• _Instruction_
Drop every picture, then print the rest of the listing exactly as given.

• _Dataset excerpts_
.....

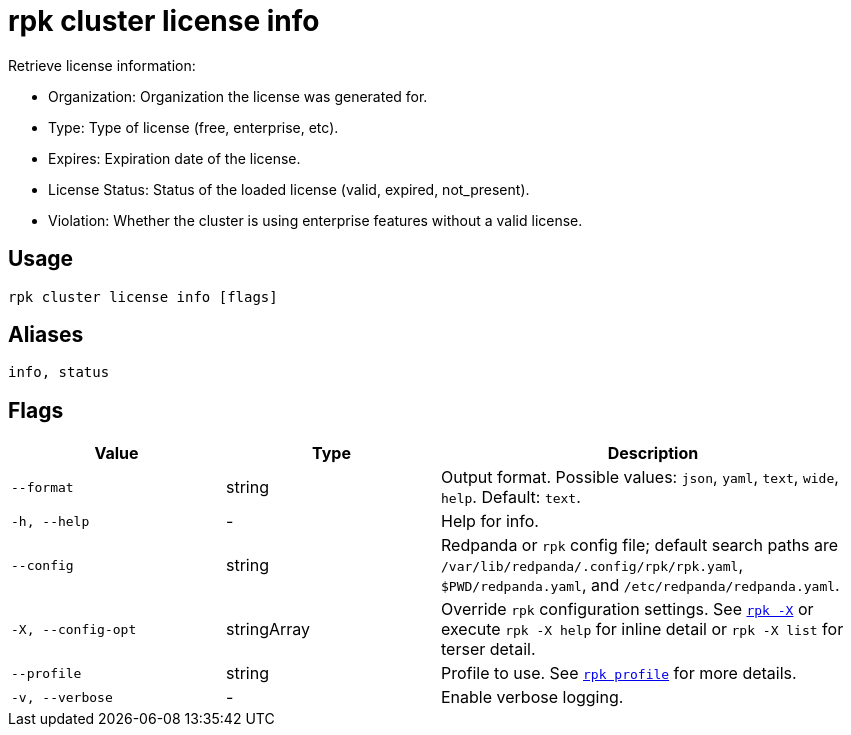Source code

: = rpk cluster license info

Retrieve license information:

- Organization:    Organization the license was generated for.
- Type:            Type of license (free, enterprise, etc).
- Expires:         Expiration date of the license.
- License Status:  Status of the loaded license (valid, expired, not_present).
- Violation:       Whether the cluster is using enterprise features without a valid license.

== Usage

[,bash]
----
rpk cluster license info [flags]
----

== Aliases

[,bash]
----
info, status
----


== Flags

[cols="1m,1a,2a"]
|===
|*Value* |*Type* |*Description*

|--format |string |Output format. Possible values: `json`, `yaml`, `text`, `wide`, `help`. Default: `text`.

|-h, --help |- |Help for info.

|--config |string |Redpanda or `rpk` config file; default search paths are `/var/lib/redpanda/.config/rpk/rpk.yaml`, `$PWD/redpanda.yaml`, and `/etc/redpanda/redpanda.yaml`.

|-X, --config-opt |stringArray |Override `rpk` configuration settings. See xref:reference:rpk/rpk-x-options.adoc[`rpk -X`] or execute `rpk -X help` for inline detail or `rpk -X list` for terser detail.

|--profile |string |Profile to use. See xref:reference:rpk/rpk-profile.adoc[`rpk profile`] for more details.

|-v, --verbose |- |Enable verbose logging.
|===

.....

• _Response box_
Source code

: = rpk cluster license info

Retrieve license information:

- Organization:    Organization the license was generated for.
- Type:            Type of license (free, enterprise, etc).
- Expires:         Expiration date of the license.
- License Status:  Status of the loaded license (valid, expired, not_present).
- Violation:       Whether the cluster is using enterprise features without a valid license.

== Usage

[,bash]
----
rpk cluster license info [flags]
----

== Aliases

[,bash]
----
info, status
----


== Flags

[cols="1m,1a,2a"]
|===
|*Value* |*Type* |*Description*

|--format |string |Output format. Possible values: `json`, `yaml`, `text`, `wide`, `help`. Default: `text`.

|-h, --help |- |Help for info.

|--config |string |Redpanda or `rpk` config file; default search paths are `/var/lib/redpanda/.config/rpk/rpk.yaml`, `$PWD/redpanda.yaml`, and `/etc/redpanda/redpanda.yaml`.

|-X, --config-opt |stringArray |Override `rpk` configuration settings. See xref:reference:rpk/rpk-x-options.adoc[`rpk -X`] or execute `rpk -X help` for inline detail or `rpk -X list` for terser detail.

|--profile |string |Profile to use. See xref:reference:rpk/rpk-profile.adoc[`rpk profile`] for more details.

|-v, --verbose |- |Enable verbose logging.
|===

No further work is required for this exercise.